Skaggs didn’t name the developer or the studio. The story is basically unconfirmable. But it’s instructive that Christian developers feel that, if they do get a mainstream gig, they will have to go along to get along throughout it, even when they’re assigned tasks that conflict with their values. Hence the value of CGDC as a support network in addition to a professional one.

“Literally, I have people who work at Activision, or at EA or wherever else, writing us a letter saying, ‘We found this conference, and I feel in my shop or on this project, that I can’t speak my mind or be myself,’” Skaggs said. “They perceive there might be some sort of judgment.”

“Christian,” as an adjective, arrives with a lot of freight in the secular world, especially as branding within entertainment media and markets.
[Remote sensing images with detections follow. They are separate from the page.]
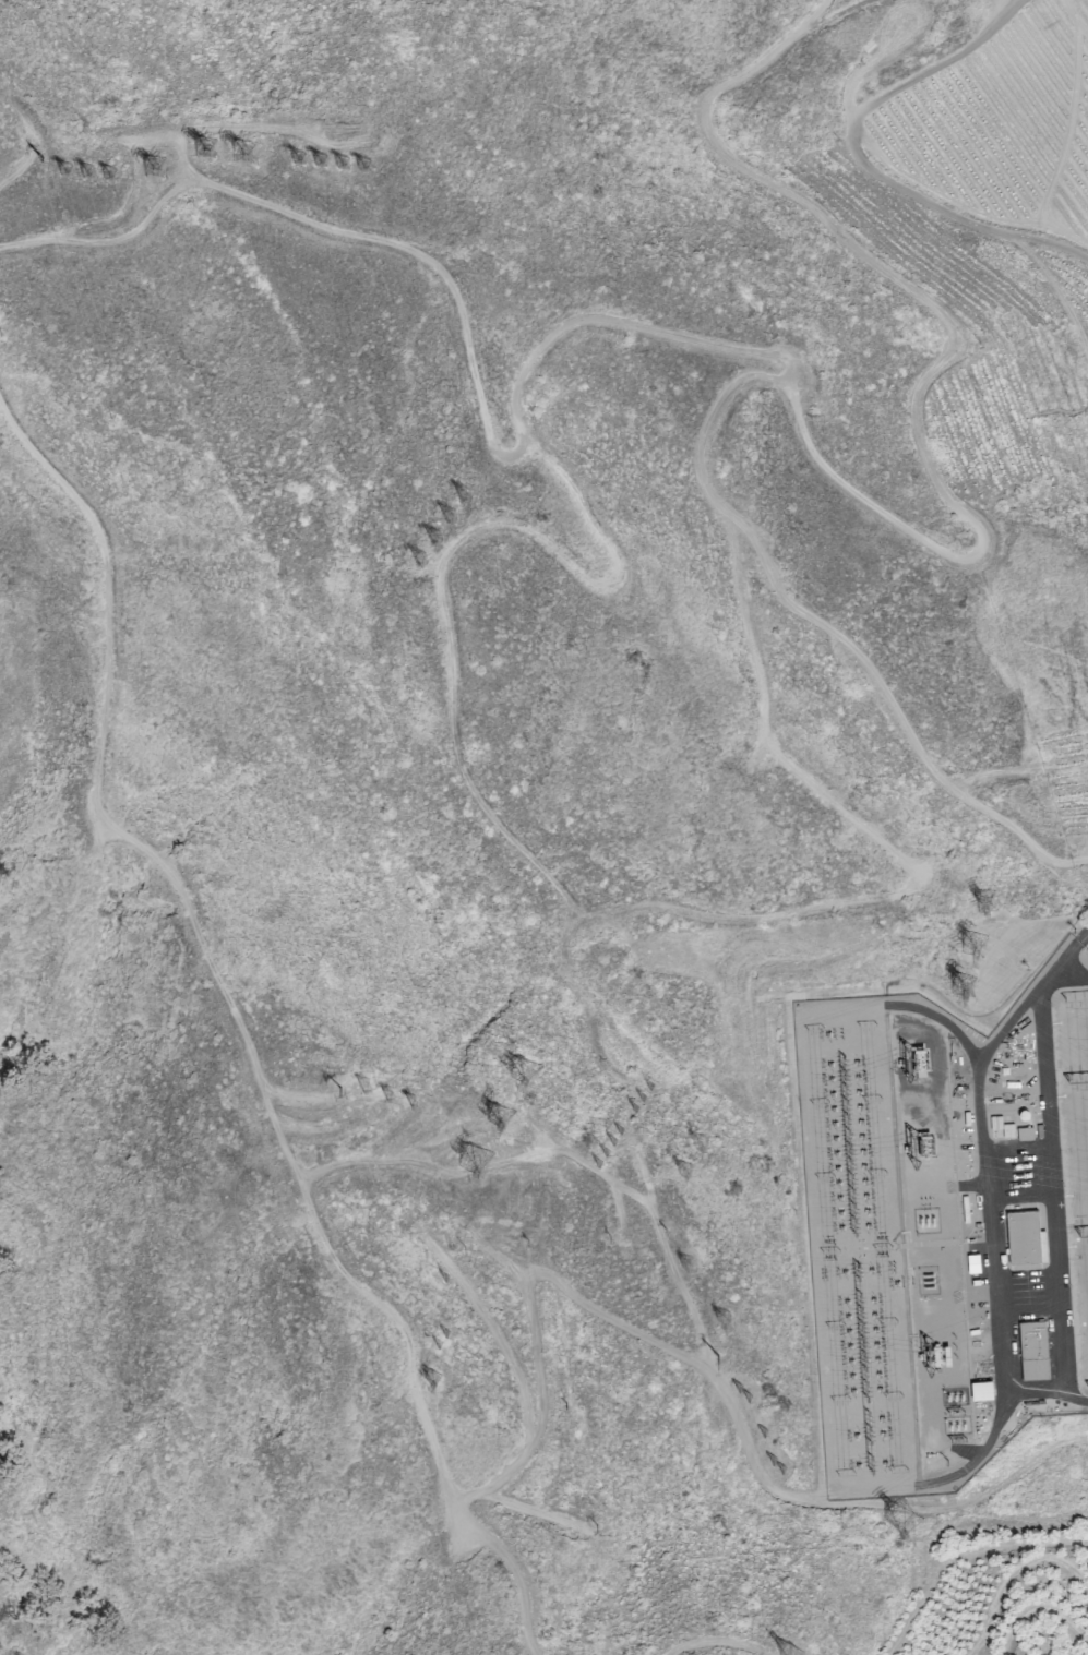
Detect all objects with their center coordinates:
power tower: (199, 153)
power tower: (241, 158)
power tower: (33, 162)
power tower: (295, 162)
power tower: (316, 162)
power tower: (151, 168)
power tower: (335, 168)
power tower: (360, 170)
power tower: (61, 173)
power tower: (82, 175)
power tower: (104, 181)
road: (784, 377)
power tower: (461, 498)
power tower: (447, 520)
power tower: (434, 541)
power tower: (415, 559)
power tower: (986, 898)
power tower: (990, 939)
road: (207, 942)
road: (1062, 966)
power tower: (963, 986)
road: (938, 1019)
power tower: (522, 1069)
power tower: (649, 1085)
power tower: (361, 1090)
power tower: (383, 1092)
power tower: (333, 1093)
power tower: (641, 1098)
power tower: (410, 1101)
power tower: (635, 1110)
power tower: (495, 1118)
power tower: (619, 1133)
power tower: (611, 1141)
power tower: (698, 1143)
power tower: (603, 1152)
power tower: (469, 1160)
power tower: (595, 1165)
power tower: (683, 1168)
power substation: (945, 1227)
building: (1023, 1237)
power tower: (458, 1251)
power tower: (683, 1262)
power tower: (445, 1280)
road: (581, 1303)
power tower: (720, 1317)
power tower: (444, 1334)
power tower: (434, 1345)
building: (1031, 1350)
power tower: (718, 1354)
power tower: (428, 1380)
power tower: (738, 1386)
road: (1020, 1387)
building: (980, 1389)
power tower: (747, 1395)
power tower: (763, 1430)
power tower: (774, 1458)
power tower: (783, 1468)
road: (943, 1479)
power tower: (903, 1517)
power tower: (589, 1528)
power tower: (788, 1653)

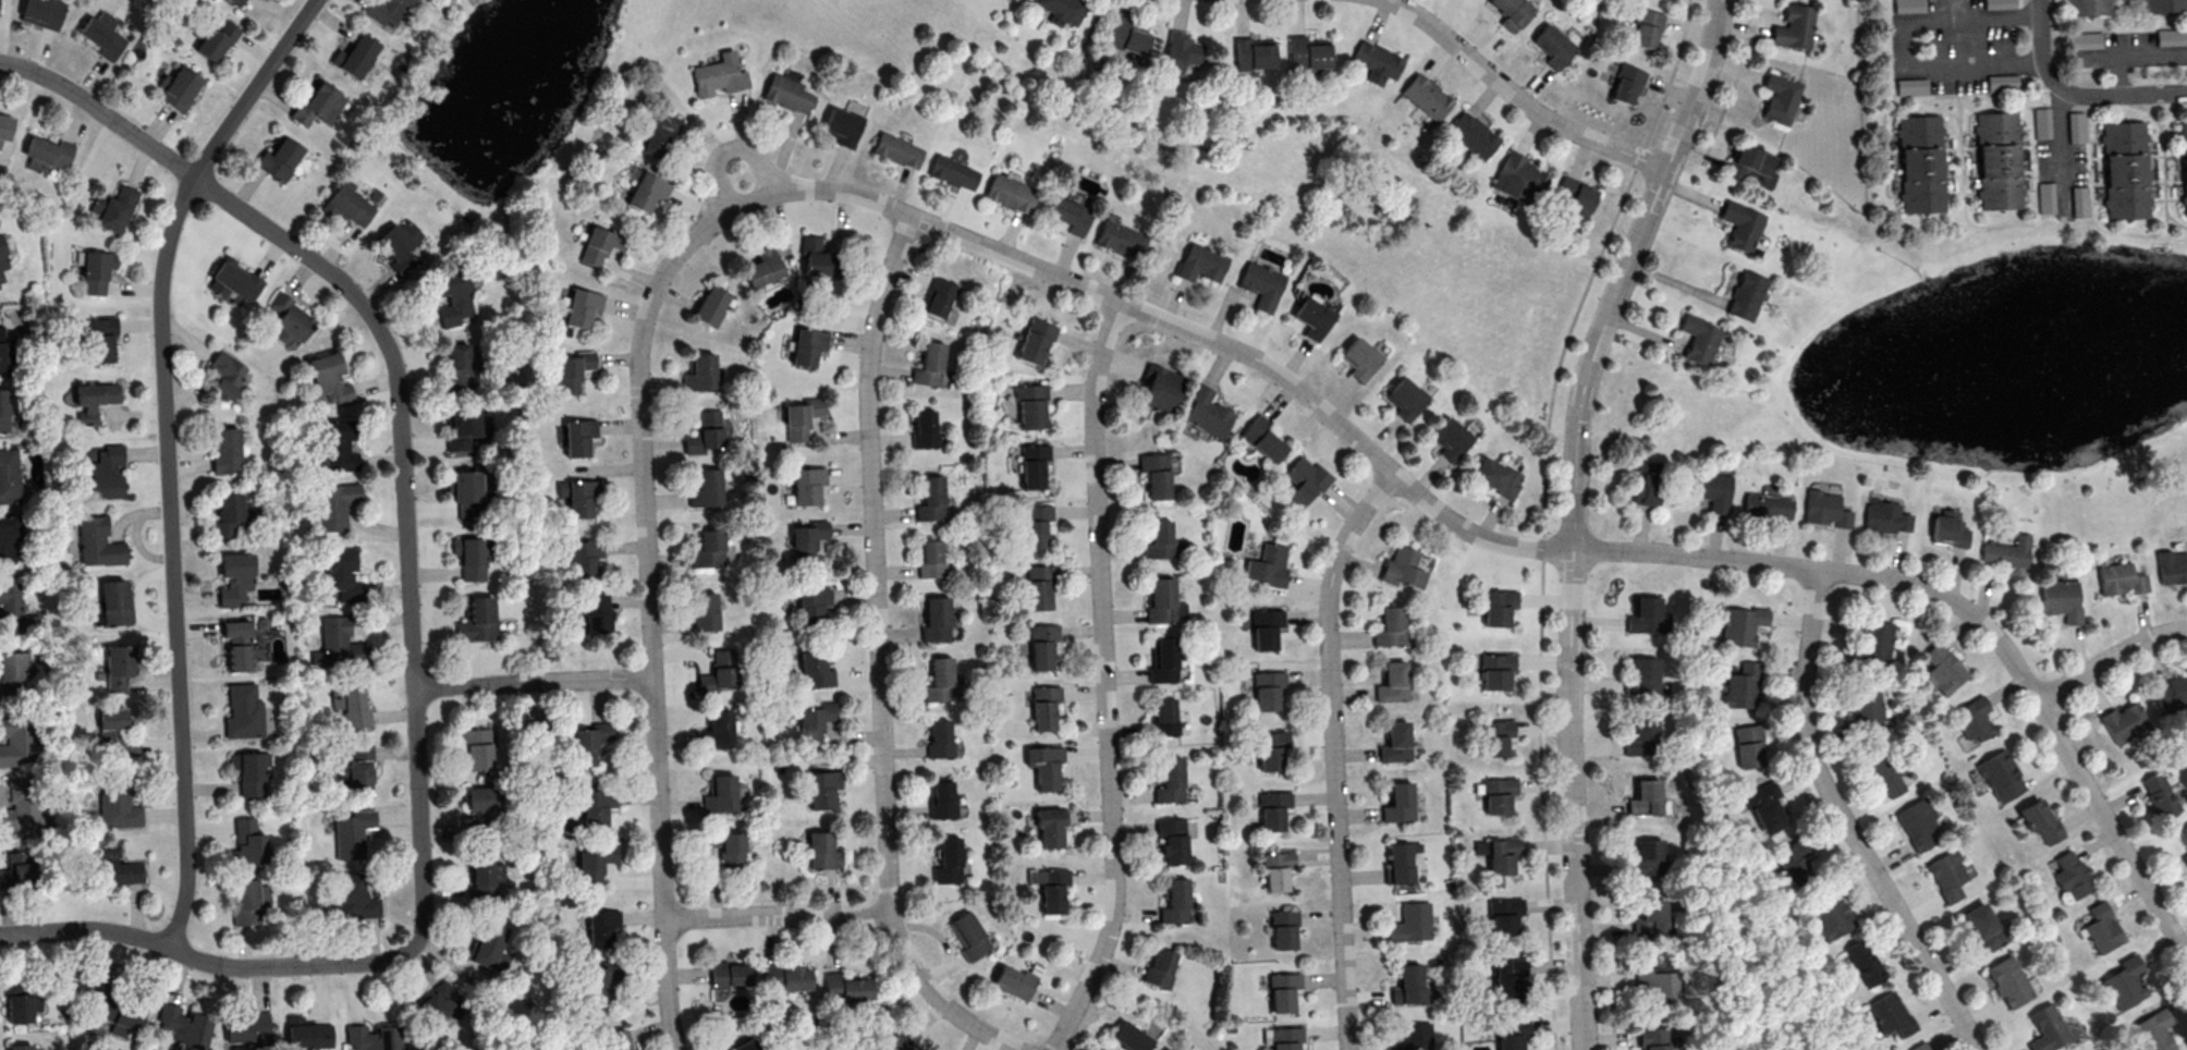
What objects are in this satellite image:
building: (1011, 0)
building: (237, 1)
building: (2000, 4)
building: (1909, 5)
building: (2164, 6)
building: (2085, 7)
building: (1064, 9)
building: (388, 10)
building: (43, 12)
building: (1512, 12)
building: (1794, 26)
building: (1647, 27)
building: (103, 34)
building: (1128, 36)
building: (2170, 37)
building: (217, 40)
building: (2087, 40)
road: (2042, 41)
building: (1554, 45)
road: (1902, 50)
building: (1181, 51)
building: (1255, 53)
building: (1308, 53)
building: (357, 55)
building: (1378, 59)
road: (2142, 59)
building: (720, 75)
road: (1736, 77)
building: (1628, 83)
building: (2005, 83)
building: (1913, 86)
building: (182, 87)
road: (2119, 92)
building: (786, 95)
building: (1427, 95)
road: (1519, 96)
building: (1781, 98)
building: (323, 105)
road: (1111, 110)
building: (2044, 122)
building: (5, 126)
building: (843, 126)
building: (2078, 126)
building: (661, 133)
building: (1473, 135)
road: (2061, 143)
building: (896, 152)
building: (48, 153)
building: (280, 157)
road: (760, 160)
park: (1102, 160)
building: (1997, 161)
building: (1749, 164)
building: (1919, 165)
building: (2183, 165)
building: (2123, 172)
building: (951, 176)
road: (717, 178)
building: (1520, 179)
building: (647, 191)
building: (1008, 195)
building: (1578, 196)
building: (2046, 200)
building: (2082, 201)
building: (350, 202)
building: (114, 208)
building: (1069, 213)
building: (1742, 225)
building: (1120, 240)
building: (602, 244)
building: (401, 245)
building: (817, 257)
building: (2, 264)
building: (1200, 265)
building: (763, 266)
building: (97, 270)
building: (234, 283)
building: (1260, 286)
building: (1746, 294)
building: (455, 296)
building: (938, 297)
building: (711, 305)
building: (583, 307)
building: (289, 317)
building: (1312, 317)
building: (100, 337)
building: (1699, 339)
building: (1035, 341)
building: (804, 345)
building: (2, 349)
building: (1359, 360)
building: (930, 364)
building: (457, 366)
building: (573, 370)
building: (697, 371)
building: (227, 374)
building: (330, 378)
building: (1160, 387)
building: (1404, 397)
building: (94, 400)
road: (641, 400)
building: (1029, 405)
building: (4, 409)
building: (1207, 413)
building: (796, 421)
building: (467, 428)
building: (922, 430)
building: (706, 431)
building: (579, 436)
building: (1452, 438)
building: (1263, 439)
building: (338, 446)
building: (227, 451)
road: (170, 453)
building: (1030, 466)
building: (106, 472)
building: (9, 475)
building: (1153, 475)
building: (1497, 476)
building: (1305, 480)
building: (1646, 482)
building: (805, 484)
building: (704, 488)
building: (1710, 489)
building: (467, 492)
building: (928, 497)
building: (579, 498)
building: (335, 505)
building: (1767, 506)
building: (1821, 509)
building: (249, 512)
road: (1545, 512)
road: (1573, 512)
building: (228, 513)
building: (1886, 516)
building: (1033, 526)
building: (1946, 528)
building: (7, 538)
building: (1156, 540)
building: (98, 542)
building: (802, 543)
road: (1535, 544)
building: (707, 549)
building: (2005, 551)
building: (585, 557)
building: (470, 558)
building: (927, 558)
building: (1269, 565)
building: (1403, 568)
building: (2018, 570)
building: (342, 574)
building: (236, 577)
building: (2120, 579)
building: (1037, 585)
building: (2061, 598)
building: (115, 601)
building: (1157, 601)
building: (809, 603)
building: (1499, 606)
building: (13, 607)
building: (705, 610)
building: (596, 612)
road: (410, 613)
building: (1647, 616)
building: (933, 619)
building: (477, 620)
building: (1740, 625)
building: (1389, 626)
building: (1263, 628)
building: (337, 644)
building: (239, 645)
building: (1040, 646)
road: (2109, 657)
road: (878, 660)
building: (1161, 660)
building: (118, 666)
building: (811, 669)
building: (1497, 670)
building: (1943, 670)
building: (720, 671)
building: (12, 672)
building: (1639, 676)
building: (936, 678)
road: (1103, 679)
road: (533, 680)
building: (1390, 681)
building: (1742, 686)
building: (1266, 690)
building: (352, 704)
building: (1042, 706)
building: (1865, 708)
building: (243, 711)
building: (1165, 715)
building: (1974, 720)
building: (2123, 721)
building: (810, 722)
building: (714, 731)
building: (116, 732)
building: (1495, 736)
building: (1639, 737)
building: (14, 738)
building: (940, 739)
building: (1394, 741)
building: (585, 746)
building: (476, 749)
building: (1268, 750)
road: (1335, 753)
building: (1749, 754)
building: (1045, 766)
building: (360, 769)
building: (248, 772)
building: (1884, 772)
building: (342, 774)
building: (2002, 775)
building: (1167, 780)
building: (820, 787)
building: (718, 792)
building: (1496, 795)
building: (2159, 795)
building: (1643, 798)
building: (941, 799)
building: (20, 801)
building: (1398, 801)
building: (118, 802)
building: (483, 803)
building: (597, 806)
building: (1762, 807)
building: (1271, 811)
building: (2041, 819)
road: (1844, 823)
building: (1916, 826)
building: (1049, 829)
building: (352, 832)
building: (2183, 834)
building: (1173, 839)
building: (248, 841)
building: (823, 850)
building: (733, 851)
building: (1499, 855)
building: (2185, 856)
building: (1645, 858)
building: (946, 861)
building: (1397, 862)
building: (595, 863)
road: (661, 863)
building: (117, 867)
building: (1275, 870)
building: (2074, 871)
building: (14, 877)
building: (485, 877)
building: (1947, 877)
building: (1051, 891)
building: (356, 897)
building: (1173, 901)
building: (247, 902)
building: (1828, 911)
building: (1501, 915)
road: (778, 916)
building: (1648, 918)
building: (1409, 922)
building: (603, 927)
building: (1979, 927)
building: (2101, 928)
building: (1281, 929)
building: (970, 935)
building: (490, 946)
building: (1865, 961)
building: (1161, 968)
building: (730, 974)
building: (1505, 975)
building: (787, 977)
building: (2007, 980)
building: (2122, 980)
building: (602, 981)
building: (1015, 981)
building: (1406, 982)
building: (1659, 984)
building: (847, 987)
building: (1281, 991)
road: (1612, 1000)
building: (440, 1001)
building: (23, 1006)
building: (1887, 1013)
building: (118, 1016)
building: (183, 1027)
building: (248, 1028)
building: (2046, 1028)
building: (2153, 1029)
building: (1507, 1031)
building: (308, 1033)
building: (1411, 1035)
building: (1129, 1037)
building: (1284, 1037)
building: (372, 1038)
building: (1651, 1038)
building: (20, 1046)
building: (1915, 1046)
building: (752, 1047)
building: (904, 1048)
building: (1165, 1049)
building: (1169, 1049)
building: (1928, 1049)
For example: Christian TV programming, Christian radio, Christian rock, Christian books and bookstores. To the secular mainstream, it’s all assumed to mean insipid edutainment, ulterior-motive prosleytization or oogity-boogity intolerance. So Christian game developers, simply by identifying themselves as such, are up against that assumption of intent.

CGDC doesn’t exist to advise developers of their rights and demand that they assert them, however. If the workshop schedule covered “Making Games That Reflect God’s Stories,” it also had lectures on “The Art of Building Immersive Worlds” and “Best Visual Practices in Game Art and Design” led by industry professionals with direct experience at mainstream studios and publishers.

There was no paranoid seminar on workplace discrimination, no calls to culture war with video games as a beachhead, and there was no thou-shalt declaration of godly or ungodly game content. A values statement opening the brochure is inarguably moderate. It actually says, “Try to avoid religious debates.” Any mild-mannered Subaru-driving Unitarian would have been happy to skip his Friday morning labyrinth walk to participate.

I left with the sense of a group that doesn’t confuse being taken seriously as Christians for being taken seriously in a secular art, by a secular public.

“We should have a seat at the table,” in the community of games development, says Skaggs, and I agree. If video games are a medium serving a pluralist society, well, Christians are a part of it, too, regardless of my individual feelings on it or any religion.

“But as a Christian game developer, I’m going to make sure that we earn it,” Skaggs said. “I’m not going to be there because I’m a noisy guy who screams discrimination. We’ll earn it because we will bring something valuable to the industry.”